The Mets have been patient, almost to a fault, with d’Arnaud, who hasn’t made the most of his opportunity. Plawecki has been more impressive in his limited window, and it wouldn’t be surprising if he won the job next March.

I don’t envision the Mets signing a veteran – like a Rene Rivera – and believe both d’Arnaud and Plawecki will make the 2018 Opening Day roster,

FIRST BASE: The plan was for Dominic Smith to win the job, but he hasn’t hit enough to make anybody believe he has this mastered. I’m not worried about Smith hitting for power, but simply raise his on-base percentage. As of now, who can’t see Smith platooning with Wilmer Flores?

I can’t see Flores winning the job outright – the Mets won’t commit to him – or for them sign a veteran this winter. Hopefully, Smith will show enough with his bat over the next 19 games to limit Alderson’s agita.

SECOND BASE: It’s wide open. Given that the Mets won’t make a free-agent splash, my first inclination is to think they will pick up Asdrubal Cabrera’s option and he’ll go in as the starter.

Flores, Jose Reyes or Gavin Cecchini, could also compete or win a roster spot as a reserve.

T.J. Rivera will undergo Tommy John surgery, but likely won’t be ready for the start of the season. Rivera can also play first and third.

SHORTSTOP: Amed Rosario has made more of his opportunity than Smith has of his. This isn’t to say Rosario is a given, but you have to like the odds of him going into next year as the starter.

Currently, Reyes seems a good bet to make next year’s roster as a utility infielder, capable of playing second, shortstop and third base.
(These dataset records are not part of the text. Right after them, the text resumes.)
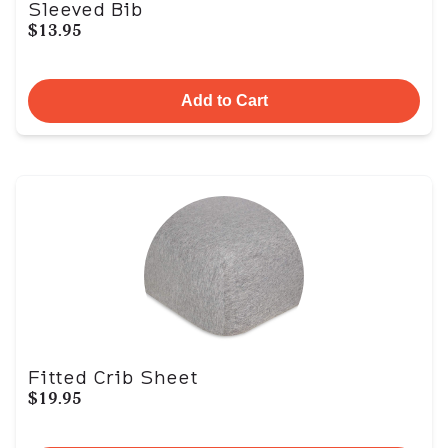
Sleeved Bib
$13.95
Add to Cart
Fitted Crib Sheet
$19.95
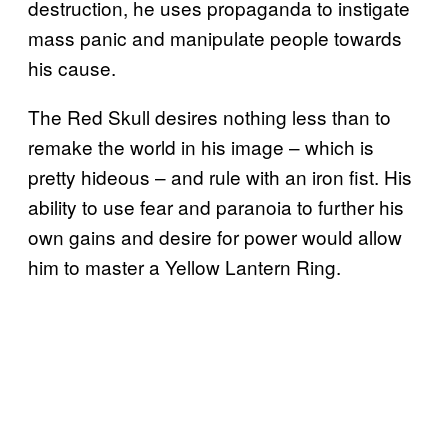
destruction, he uses propaganda to instigate
mass panic and manipulate people towards
his cause.
The Red Skull desires nothing less than to
remake the world in his image – which is
pretty hideous – and rule with an iron fist. His
ability to use fear and paranoia to further his
own gains and desire for power would allow
him to master a Yellow Lantern Ring.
THIRD BASE: Ideally, David Wright will make a comeback, but nobody is counting on that happening. Wright underwent rotator cuff surgery, but the Mets aren’t counting on him returning, let alone, for Opening Day.

Flores, who is out for the remainder of the season following surgery to repair a broken nose. Depending on what happens with Smith, he could go in as the starter for next season.

Rivera, Cabrera and Reyes could all see significant time at third base.

LEFT FIELD: Yoenis Cespedes is out for the season with a strained right hamstring. He played in only 81 games this year – half a season – and considering he also missed significant time in 2016, his durability must be questioned.

First, Michael Conforto, and then Brandon Nimmo, replaced Cespedes, who isn’t a given to come out of spring training healthy. If he doesn’t, figure Nimmo to start in left.

CENTER FIELD: Unquestionably, Juan Lagares is the best defender, but his offense is a question. Actually, Lagares has hit better than expected, so I wouldn’t be reluctant to start him in 2018.

Alderson said Conforto was more than just a viable defender, but his recovery from shoulder surgery will keep him off the Opening Day roster, so that’s a moot point.

RIGHT FIELD: As much as I like the idea of bringing back Jay Bruce, I don’t see the Mets shelling out the bucks it would take to sign him.

With Conforto and Cespedes seriously injured, signing a power bat is imperative, but do you really expect Alderson to write some serious checks?

Personally, it might be a stretch to think they’ll spend enough to bring back Nori Aoki.

Assuming Cespedes is ready for the start of the season, Nimmo will likely open the year in right field.

Once Conforto is ready, I see him taking over in right.